Minnesota Teen Use Drops Sharply Since 2013
New data from the 2025 Minnesota Student Survey shows cannabis use among 11th graders nearly halved from 25.2% in 2013 to 12.7% in 2025. Use among 9th graders also fell significantly. The findings directly counter the argument that legalization increases youth access — and hand advocates a powerful data point as federal rescheduling debates heat up.
Science & Cultivation
Higher Education Marijuana Research Act Would Unlock Academic Study
A new federal bill introduced by co-chairs of the Congressional Cannabis Caucus would create formal protections for academics and universities conducting cannabis research and remove existing barriers to scientific study.

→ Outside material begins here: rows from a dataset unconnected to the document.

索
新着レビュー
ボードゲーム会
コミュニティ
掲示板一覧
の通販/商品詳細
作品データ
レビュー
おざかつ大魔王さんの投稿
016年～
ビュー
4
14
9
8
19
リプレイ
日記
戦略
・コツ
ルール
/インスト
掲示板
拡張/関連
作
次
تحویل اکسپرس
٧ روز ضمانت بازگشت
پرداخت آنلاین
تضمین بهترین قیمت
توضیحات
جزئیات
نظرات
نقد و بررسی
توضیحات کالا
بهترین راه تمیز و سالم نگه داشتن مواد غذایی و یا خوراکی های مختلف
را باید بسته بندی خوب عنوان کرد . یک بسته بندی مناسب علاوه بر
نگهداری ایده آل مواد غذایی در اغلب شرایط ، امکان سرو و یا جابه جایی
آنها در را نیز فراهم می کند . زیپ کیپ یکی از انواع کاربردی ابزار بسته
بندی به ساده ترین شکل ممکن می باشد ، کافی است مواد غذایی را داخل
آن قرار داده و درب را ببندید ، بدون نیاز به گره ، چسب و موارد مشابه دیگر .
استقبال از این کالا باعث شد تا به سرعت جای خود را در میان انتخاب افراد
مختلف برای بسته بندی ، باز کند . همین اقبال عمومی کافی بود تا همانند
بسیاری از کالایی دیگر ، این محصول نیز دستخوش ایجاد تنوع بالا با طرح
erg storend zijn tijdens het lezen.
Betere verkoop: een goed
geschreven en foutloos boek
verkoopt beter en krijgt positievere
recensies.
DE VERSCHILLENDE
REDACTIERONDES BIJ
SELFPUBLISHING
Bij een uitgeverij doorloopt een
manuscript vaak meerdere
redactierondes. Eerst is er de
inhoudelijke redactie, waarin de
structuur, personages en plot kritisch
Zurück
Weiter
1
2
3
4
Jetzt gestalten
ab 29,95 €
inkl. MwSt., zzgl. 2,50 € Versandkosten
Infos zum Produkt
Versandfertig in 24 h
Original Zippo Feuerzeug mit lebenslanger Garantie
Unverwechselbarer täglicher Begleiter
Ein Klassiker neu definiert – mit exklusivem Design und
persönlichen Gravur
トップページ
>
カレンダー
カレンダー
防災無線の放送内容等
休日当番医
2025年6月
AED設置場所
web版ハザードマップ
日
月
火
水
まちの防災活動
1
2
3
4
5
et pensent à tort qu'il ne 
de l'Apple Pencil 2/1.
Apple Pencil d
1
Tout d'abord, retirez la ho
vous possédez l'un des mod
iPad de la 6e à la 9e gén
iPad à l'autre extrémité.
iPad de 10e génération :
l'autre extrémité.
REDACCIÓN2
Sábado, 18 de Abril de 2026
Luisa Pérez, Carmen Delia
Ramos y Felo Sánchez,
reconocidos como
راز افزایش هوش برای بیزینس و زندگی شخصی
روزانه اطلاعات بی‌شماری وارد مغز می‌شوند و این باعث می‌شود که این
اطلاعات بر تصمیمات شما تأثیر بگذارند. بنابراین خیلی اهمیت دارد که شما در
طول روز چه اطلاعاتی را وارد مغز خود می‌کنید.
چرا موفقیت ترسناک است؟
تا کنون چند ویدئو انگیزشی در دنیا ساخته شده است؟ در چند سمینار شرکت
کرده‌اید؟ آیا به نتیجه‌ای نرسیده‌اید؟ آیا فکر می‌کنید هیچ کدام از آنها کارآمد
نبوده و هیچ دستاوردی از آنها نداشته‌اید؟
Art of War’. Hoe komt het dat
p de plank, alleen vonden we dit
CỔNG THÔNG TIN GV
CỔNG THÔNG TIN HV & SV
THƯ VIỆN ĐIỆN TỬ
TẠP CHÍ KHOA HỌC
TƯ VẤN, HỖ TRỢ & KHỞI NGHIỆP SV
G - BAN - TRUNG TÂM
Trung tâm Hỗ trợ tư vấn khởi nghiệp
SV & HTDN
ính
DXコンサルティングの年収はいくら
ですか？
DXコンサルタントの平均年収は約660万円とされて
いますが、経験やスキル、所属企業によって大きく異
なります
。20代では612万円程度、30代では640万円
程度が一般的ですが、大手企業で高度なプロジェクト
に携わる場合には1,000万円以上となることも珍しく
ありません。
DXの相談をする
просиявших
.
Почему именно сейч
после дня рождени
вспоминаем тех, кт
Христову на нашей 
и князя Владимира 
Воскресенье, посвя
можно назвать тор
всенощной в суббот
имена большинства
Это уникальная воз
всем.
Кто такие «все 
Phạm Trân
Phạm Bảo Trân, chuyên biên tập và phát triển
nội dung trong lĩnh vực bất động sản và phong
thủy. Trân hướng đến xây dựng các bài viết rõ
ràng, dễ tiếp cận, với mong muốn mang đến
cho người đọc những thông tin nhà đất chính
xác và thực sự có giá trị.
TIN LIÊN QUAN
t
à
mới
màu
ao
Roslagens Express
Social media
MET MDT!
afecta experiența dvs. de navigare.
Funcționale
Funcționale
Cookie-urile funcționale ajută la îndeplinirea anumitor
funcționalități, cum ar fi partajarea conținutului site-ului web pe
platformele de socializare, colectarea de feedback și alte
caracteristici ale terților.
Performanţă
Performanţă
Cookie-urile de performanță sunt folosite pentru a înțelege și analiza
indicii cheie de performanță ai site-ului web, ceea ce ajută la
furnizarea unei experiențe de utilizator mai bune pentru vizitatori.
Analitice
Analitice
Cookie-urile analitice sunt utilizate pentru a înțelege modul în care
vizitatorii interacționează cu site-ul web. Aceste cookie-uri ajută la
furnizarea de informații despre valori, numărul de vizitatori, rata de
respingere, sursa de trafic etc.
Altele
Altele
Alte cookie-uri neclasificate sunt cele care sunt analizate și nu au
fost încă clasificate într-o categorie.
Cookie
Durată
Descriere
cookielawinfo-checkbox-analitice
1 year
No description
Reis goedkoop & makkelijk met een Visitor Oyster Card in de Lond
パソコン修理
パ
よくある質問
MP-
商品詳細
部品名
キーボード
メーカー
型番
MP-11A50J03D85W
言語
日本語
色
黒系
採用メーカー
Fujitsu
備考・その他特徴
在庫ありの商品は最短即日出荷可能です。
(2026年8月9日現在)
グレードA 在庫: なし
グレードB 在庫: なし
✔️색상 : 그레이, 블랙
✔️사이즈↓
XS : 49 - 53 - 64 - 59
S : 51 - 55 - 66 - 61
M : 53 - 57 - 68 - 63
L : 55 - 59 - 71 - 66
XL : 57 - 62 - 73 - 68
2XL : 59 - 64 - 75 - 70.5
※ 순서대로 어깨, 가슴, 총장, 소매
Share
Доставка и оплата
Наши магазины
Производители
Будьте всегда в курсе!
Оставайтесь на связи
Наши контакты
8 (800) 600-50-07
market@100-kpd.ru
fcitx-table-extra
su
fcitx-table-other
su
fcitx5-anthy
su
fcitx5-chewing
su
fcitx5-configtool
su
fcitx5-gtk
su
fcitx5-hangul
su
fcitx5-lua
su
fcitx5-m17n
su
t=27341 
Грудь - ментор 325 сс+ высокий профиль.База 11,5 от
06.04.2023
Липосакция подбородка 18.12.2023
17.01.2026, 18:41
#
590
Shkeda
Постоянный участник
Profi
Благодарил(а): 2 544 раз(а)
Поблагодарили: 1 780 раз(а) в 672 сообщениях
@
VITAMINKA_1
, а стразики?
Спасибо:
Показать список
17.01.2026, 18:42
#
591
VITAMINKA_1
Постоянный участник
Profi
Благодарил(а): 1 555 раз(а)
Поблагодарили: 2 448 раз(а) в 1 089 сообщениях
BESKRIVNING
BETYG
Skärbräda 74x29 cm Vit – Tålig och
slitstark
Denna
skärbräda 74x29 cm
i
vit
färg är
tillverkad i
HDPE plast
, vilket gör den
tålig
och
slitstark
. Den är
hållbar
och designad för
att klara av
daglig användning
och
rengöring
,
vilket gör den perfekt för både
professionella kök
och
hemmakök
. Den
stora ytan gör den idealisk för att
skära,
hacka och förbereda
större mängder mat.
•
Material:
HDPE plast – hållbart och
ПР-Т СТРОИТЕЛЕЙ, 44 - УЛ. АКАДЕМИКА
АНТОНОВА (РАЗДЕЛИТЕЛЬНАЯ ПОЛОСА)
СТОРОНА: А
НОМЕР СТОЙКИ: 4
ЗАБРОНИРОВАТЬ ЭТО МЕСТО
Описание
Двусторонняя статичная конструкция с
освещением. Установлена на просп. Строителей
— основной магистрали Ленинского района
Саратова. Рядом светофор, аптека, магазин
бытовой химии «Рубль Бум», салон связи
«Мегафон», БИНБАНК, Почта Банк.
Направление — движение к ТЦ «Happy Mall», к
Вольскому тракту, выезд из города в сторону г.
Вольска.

Introduced on April 20 — naturally — the Higher Education Marijuana Research Act arrives just as rescheduling itself is expected to ease some federal research restrictions. Together, these moves could trigger a long-overdue wave of peer-reviewed cannabis science.
For growers, more open research means better data on cannabinoid profiles, terpene expression, cultivation optimization, and plant health. The decades-long research drought caused by Schedule I status has left cultivators relying heavily on anecdotal knowledge. That era may finally be ending.
Caffeine and Cannabis: A Growing Conversation
Consumer interest in combining caffeine and cannabis — through infused beverages, morning routines, and microdosing habits — is rising alongside the broader wellness market. The interaction between caffeine's stimulant effects and cannabis's variable impact on focus and anxiety is nuanced and deserves more rigorous study. Home growers who consume their own product in the morning should pay attention as this research matures.
Culture & Community
High Times and Last Prisoner Project Launch Ongoing Partnership
High Times and the Last Prisoner Project announced an ongoing partnership to keep cannabis prisoners at the center of the legalization movement. As federal rescheduling dominates headlines, it's a timely reminder that thousands of Americans remain incarcerated for cannabis offenses that are now legal or soon may be. The collaboration will amplify prisoner stories and push for expungement alongside broader reform.
Spain Enters a More Volatile Phase of Cannabis Culture
High Times reports on Spain's evolving cannabis scene — from home grow labs and dangerous butane extraction to the rise of solventless rosin and ongoing police raids in a persistent legal gray zone. Spain's cannabis social clubs and DIY extract culture offer a fascinating window into what happens when demand outpaces legal frameworks. Sound familiar?
What This Means for Growers
- Rescheduling doesn't change your home grow rights today — but it signals a federal posture that is increasingly tolerant. Stay current with your state's laws; they remain the governing framework.
- Research access is about to expand dramatically. The combination of rescheduling and the Higher Education Marijuana Research Act means peer-reviewed data on cultivar performance, pest resistance, and cannabinoid production could finally start flowing freely.
- Legal market expansion is coming fast. California drive-thrus, Iowa legalization proposals, and Virginia's ongoing sales debate all point toward a broader, more competitive legal market — which could pressure pricing on flower and concentrates.
- Minnesota's youth use data matters to you. Every data point showing legalization doesn't increase teen use makes further state and federal reform more politically viable — which ultimately means more freedom for home cultivators.
- Watch 280E relief closely. If rescheduling removes the tax burden from legal cannabis businesses, it could reshape which companies survive, which products dominate shelves, and what genetics get commercial investment — all of which filters down to the home growing community through seed availability and strain trends.